Israël présume morts Ali Larijani, chef de la sécurité iranienne et commandant paramilitaire Basij
Le ministère israélien de la Défense a assuré mardi avoir tué le secrétaire du Conseil suprême de sécurité nationale iranien, Ali Larijani, lors des attentats de la nuit dernière contre les « infrastructures du régime » iranien. Larijani est une figure clé du régime des ayatollahs. Le premier jour des attentats, l'ayatollah Ali Khamenei, 87 ans, au pouvoir depuis 37 ans, est tombé. Plusieurs membres de sa famille ont également été assassinés.
Larijani est un homme politique iranien et ancien militaire du Corps des Gardiens de la révolution islamique, qui occupe ce poste depuis 2025. Les États-Unis lui avaient imposé des sanctions pour sa participation à la répression des manifestants lors des manifestations qui ont eu lieu dans le pays en janvier dernier.
Après la mort d'Ali Khamenei, et compte tenu du profil bas du nouveau guide suprême, Mojtaba Khamenei, il était devenu clé dans cette nouvelle étape. Larijani n’était pas favorable à des négociations avec les États-Unis jusqu’à ce que Trump et Netanyahu cessent leurs attaques et demandent pardon, selon l’agence Efe.
« Larijani et le commandant Basij ont été éliminés ce soir et ont rejoint le chef du plan de destruction, (Ali) Khamenei, et tous les membres frustrés de l'axe du mal dans les profondeurs de l'enfer », a déclaré le ministre israélien de la Défense, Israël Katz, dans un communiqué. La force paramilitaire Basij était dirigée par Gholamreza Soleimani.
Quelques minutes plus tôt, le service de presse du bureau du Premier ministre israélien Benjamin Netanyahu avait publié une brève déclaration déclarant : « Le Premier ministre Benjamin Netanyahu ordonne l'élimination des hauts responsables du régime iranien ».
« Les Forces de défense israéliennes continuent d'opérer en Iran avec une grande force, contre des cibles du régime, supprimant les capacités de lancement de missiles et détruisant les infrastructures stratégiques clés dans toutes les régions, faisant reculer l'Iran de plusieurs décennies », a ajouté le ministre Katz.
Un pragmatique reconverti
Larijani était considéré comme l’une des figures les plus pragmatiques de l’establishment iranien pour son rôle dans les négociations nucléaires avec l’Occident, mais cette image s’est transformée ces derniers temps.

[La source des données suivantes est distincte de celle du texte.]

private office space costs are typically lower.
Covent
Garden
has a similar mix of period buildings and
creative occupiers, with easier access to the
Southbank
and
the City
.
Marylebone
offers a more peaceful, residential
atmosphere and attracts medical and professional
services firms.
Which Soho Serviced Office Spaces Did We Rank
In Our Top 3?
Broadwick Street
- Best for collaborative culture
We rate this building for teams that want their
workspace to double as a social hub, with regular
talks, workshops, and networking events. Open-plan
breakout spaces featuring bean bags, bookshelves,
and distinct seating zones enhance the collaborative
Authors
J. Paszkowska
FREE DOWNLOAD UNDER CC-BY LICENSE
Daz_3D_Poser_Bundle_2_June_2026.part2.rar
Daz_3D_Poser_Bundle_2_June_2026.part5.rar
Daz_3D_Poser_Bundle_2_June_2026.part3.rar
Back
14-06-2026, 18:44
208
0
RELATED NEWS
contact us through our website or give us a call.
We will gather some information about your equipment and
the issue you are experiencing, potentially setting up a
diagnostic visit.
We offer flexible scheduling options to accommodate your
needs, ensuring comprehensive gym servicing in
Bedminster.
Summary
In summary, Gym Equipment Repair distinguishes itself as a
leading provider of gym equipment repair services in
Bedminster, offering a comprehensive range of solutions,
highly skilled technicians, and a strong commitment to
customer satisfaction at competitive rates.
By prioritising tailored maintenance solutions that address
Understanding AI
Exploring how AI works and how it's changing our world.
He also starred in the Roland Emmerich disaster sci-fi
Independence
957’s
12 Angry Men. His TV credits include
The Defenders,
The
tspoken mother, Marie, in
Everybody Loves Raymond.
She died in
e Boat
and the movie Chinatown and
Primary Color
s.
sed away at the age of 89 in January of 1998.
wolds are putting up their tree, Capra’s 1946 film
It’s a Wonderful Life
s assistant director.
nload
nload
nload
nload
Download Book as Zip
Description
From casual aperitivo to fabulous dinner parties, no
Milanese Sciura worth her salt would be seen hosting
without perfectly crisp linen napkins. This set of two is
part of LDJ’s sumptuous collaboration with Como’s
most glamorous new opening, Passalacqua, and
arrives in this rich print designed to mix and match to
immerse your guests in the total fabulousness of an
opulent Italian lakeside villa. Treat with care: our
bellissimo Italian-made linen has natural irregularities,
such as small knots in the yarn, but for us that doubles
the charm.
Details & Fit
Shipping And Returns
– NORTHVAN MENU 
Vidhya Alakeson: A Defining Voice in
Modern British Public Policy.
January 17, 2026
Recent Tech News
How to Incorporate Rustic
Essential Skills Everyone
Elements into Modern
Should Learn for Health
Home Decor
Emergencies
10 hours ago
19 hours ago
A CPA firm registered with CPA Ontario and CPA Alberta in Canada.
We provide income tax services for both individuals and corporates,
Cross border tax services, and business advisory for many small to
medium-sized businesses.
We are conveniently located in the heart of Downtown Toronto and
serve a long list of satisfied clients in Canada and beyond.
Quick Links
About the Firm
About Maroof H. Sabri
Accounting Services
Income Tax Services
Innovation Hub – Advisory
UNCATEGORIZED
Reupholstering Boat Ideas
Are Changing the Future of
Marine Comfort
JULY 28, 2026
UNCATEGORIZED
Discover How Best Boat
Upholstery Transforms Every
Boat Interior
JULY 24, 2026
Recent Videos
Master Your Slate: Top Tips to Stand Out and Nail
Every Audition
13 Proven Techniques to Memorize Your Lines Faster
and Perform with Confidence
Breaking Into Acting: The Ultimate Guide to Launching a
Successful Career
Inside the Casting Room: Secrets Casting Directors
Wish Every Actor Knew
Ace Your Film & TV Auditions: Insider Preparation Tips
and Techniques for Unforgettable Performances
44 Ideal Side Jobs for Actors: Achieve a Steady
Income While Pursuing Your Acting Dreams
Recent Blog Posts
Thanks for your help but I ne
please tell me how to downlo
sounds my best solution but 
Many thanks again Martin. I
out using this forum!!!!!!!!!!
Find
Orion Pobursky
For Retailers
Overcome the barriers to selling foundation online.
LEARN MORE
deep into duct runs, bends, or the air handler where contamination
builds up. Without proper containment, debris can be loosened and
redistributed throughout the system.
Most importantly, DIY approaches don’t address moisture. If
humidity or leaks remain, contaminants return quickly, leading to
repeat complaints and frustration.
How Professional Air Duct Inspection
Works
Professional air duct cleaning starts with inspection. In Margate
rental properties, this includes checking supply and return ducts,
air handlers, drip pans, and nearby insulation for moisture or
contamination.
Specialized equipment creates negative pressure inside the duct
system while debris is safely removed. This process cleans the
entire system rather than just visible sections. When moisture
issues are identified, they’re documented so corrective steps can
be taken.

Quelques heures après que les attaques américaines et israéliennes ont tué l'ayatollah Ali Khamenei, Larijani a publié un message de défi, avertissant que l'Iran inciterait ses ennemis à se « repentir » de leurs actes.
L'attaque contre Larijaní était initialement prévue pour la nuit précédente, mais a été reportée à la dernière minute, selon Tuteur. Lundi après-midi, on a appris qu'il allait arriver dans l'un des nombreux appartements qui lui servaient de cachette. Apparemment, il était là avec son fils au moment de l'attaque, selon Israël, qui exclut qu'il ait pu survivre.
Né à Najaf, en Irak, en 1958, il a étudié à Téhéran et, après la révolution islamique, a gravi les échelons de l'État, occupant les postes de ministre de la Culture, de directeur de la radiodiffusion d'État et, pendant plus d'une décennie, de président du Parlement.
En tant que négociateur en chef sur le nucléaire, il a joué un rôle clé dans l’élaboration des relations de l’Iran avec les puissances mondiales. Il a ensuite approuvé l’accord nucléaire de 2015.
Bien qu’il soit souvent considéré comme un pragmatique au sein de l’establishment, sa position s’est durcie ces derniers mois alors que les tensions avec Israël et les États-Unis s’intensifiaient et que les efforts diplomatiques échouaient. Réélu en 2025 au poste de secrétaire du Conseil suprême de sécurité nationale, il est devenu une figure centrale de la direction de Téhéran en temps de guerre.
Mystère sur Mojtaba Khamenei
Lors d'une comparution devant les médias, le président américain Donald Trump a ironisé lundi sur le taux de rotation élevé des dirigeants iraniens. Trump a déclaré qu’ils avaient éliminé le premier cercle et qu’il y avait des négociations mais qu’il ne savait pas très bien avec qui, à cause de ces changements.
Il a rappelé que Mojtaba Khamenei, qui a succédé à son père, n'apparaît toujours pas en public. La télévision officielle a diffusé un discours de lui mais il n'a pas pu être vu. Des sources américaines et israéliennes suggèrent qu'il est défiguré et qu'il a également été blessé à la jambe. Lors de l'attentat du premier jour des attaques, il a perdu sa femme et l'un de ses enfants.